Selain Wisnu, KPK juga menetapkan tiga orang lainnya sebagai tersangka, yakni Alexander Muskitta dari pihak swasta. Wisnu dan Alexander menjadi tersangka penerima suap. Sedangkan tersangka Kenneth Sutardja dari pihak swasta, serta Kurniawan Eddy menjadi tersangka pemberi suap. Hanya saja, kata Saut, Kurniawan Eddy masih dalam pencarian atau buron.
Saut menjelaskan, kasus ini bermula ketika Wisnu Kuncoro merencanakan kebutuhan barang dan peralatan masing-masing bernilai Rp 24 miliar dan Rp 2,4 miliar. Dalam proses perencanaan tersebut, Alexander diduga menawarkan beberapa rekanan untuk melaksanakan pekerjaan tersebut kepada Wisnu Kuncoro dan disetujui.

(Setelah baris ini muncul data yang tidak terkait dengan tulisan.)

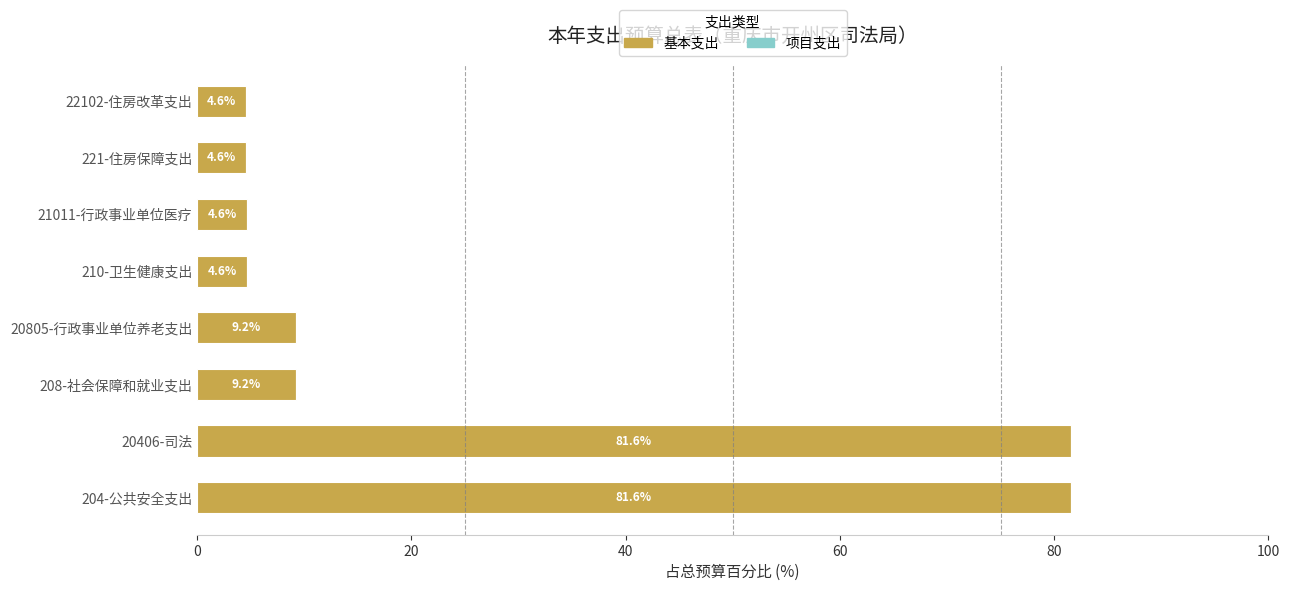

The chart shows a value of 113.3 at 20406-司法. True or false?

False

Kemudian, Alexander menyepakati commitment fee dengan rekanan yang disetujui untuk ditunjuk, yakni PT Grand Kartech dan Group Kotjo senilai 10 persen dari nilai kontrak. "Saudara AMU (Alexander) diduga bertindak mewakili dan atas nama Wisnu Kuncoro, selanjutnya dia meminta Rp 50 juta kepada Kenneth Sutardja selaku unsur swasta dari PT Grand Kartech dan Rp 100 juta kepada Kurniawan Eddy dari Group Kotjo," ucap Saut.

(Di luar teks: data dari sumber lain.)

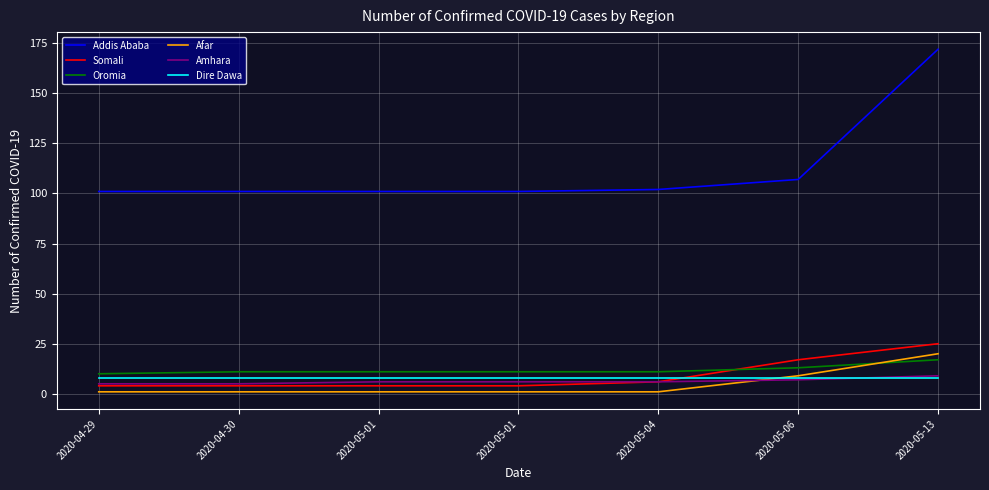

How many categories are shown in the chart?

7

Lalu, pada 20 Maret 2019, Alexander menerima cek senilai Rp 50 juta dari Kurniawan Eddy yang kemudian ia setorkan ke rekeningnya. Alexander juga menerima US$ 4 ribu dan Rp 45 juta di sebuah kedai kopi di Jakarta Selatan dari Kenneth Sutardja. Selang dua hari kemudian, 22 Maret 2019, uang sebesar Rp 20 juta diserahkan Alexander kepada Wisnu Kuncoro di sebuah kedai kopi di daerah Bintaro, Jakarta Selatan.